Tambem não a encontramos na longa nomenclatura da Corographia Paraense de Ignacio Accioli de Cerqueira e Silva. Deve estar extincta, e Martius tambem não a cita no seo Glossaria, publicado ultimamente.

18

Por este nome, aqui tão frequente, designa-se uma grande aldeia alem de Tapuitapéra.

Era tambem o nome de um vasto territorio e de um rio.

Segundo o padre Claudio — Cumã significa proprio para pesca, porem duvidamos que seja exacta a explicação.

Debalde procura-se esta palavra no Glossaria de Martius publicado em 1863.

19

Cazal, o Diccionario do Alto Amasonas, e Accioli nada dizem a respeito d’estes rios, onde comtudo esteve um exercito de 2,000 homens! Martius trata de uma nação de Pacajaz ou Pacayá, no Pará. (Vide Glossaria linguarum. pag. 519.)

20

Esta ligeira descripção das casas aereas construidas sobre mangues e troncos das palmeiras muritis lembra um facto bem curioso, classificado outr’ora como fabula, e descripto na Relação de Walther Ralegh.

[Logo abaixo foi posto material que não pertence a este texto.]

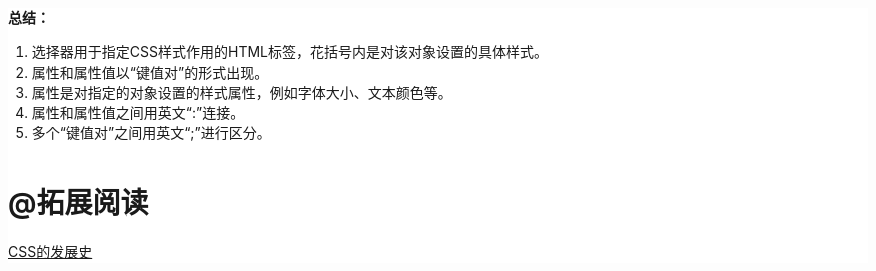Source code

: **总结：**

1. 选择器用于指定CSS样式作用的HTML标签，花括号内是对该对象设置的具体样式。
2. 属性和属性值以“键值对”的形式出现。
3. 属性是对指定的对象设置的样式属性，例如字体大小、文本颜色等。
4. 属性和属性值之间用英文“:”连接。
5. 多个“键值对”之间用英文“;”进行区分。


# @拓展阅读

[CSS的发展史](https://mp.weixin.qq.com/s?__biz=MzAwNTAzMjcxNg%3D%3D&mid=2651424749&idx=1&sn=f58bca144f50bff00ba7d1675cc8b8e7&scene=4)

É bem possivel que haja alguma exageração, porem o facto é authentico, e deo-se na foz do Orenoco.

Os Waraons visitados ha perto de um seculo pelo Dr. Leblond, os Guaraunos descriptos pelo sabio Codazzi, são um e o mesmo povo, salvos de inteira destruição por sua maneira de viver.

Os Camarapins, cujo desaparecimento acabamos de provar, foram menos felises.

Á respeito dos indios das Iouras consulte-se o resumo, que outr’ora fizemos, dos manuscriptos, por onde o Medico francez provou sua moradia entre os Waraons. (Vide Guyana, 1828, em 18.)

Codazzi, cujos bellos trabalhos geographicos são conhecidos, citava em 1841, os Guaraunos, como não tendo ainda abandonado suas casas aereas.

Ha trinta annos, quando muito, vinham elles negociar com os habitantes da Trindade. (Vide o Resumen de la Geographia de Venezuela. Pariz. 1841 — em 8.)

Agostinho Codazzi morreo ultimamente.

Quanto aos manuscriptos de Leblond, que ja tivemos á nossa disposição, pertenciam á collecção das viagens, possuida em 1824 pelo edictor Nepveu.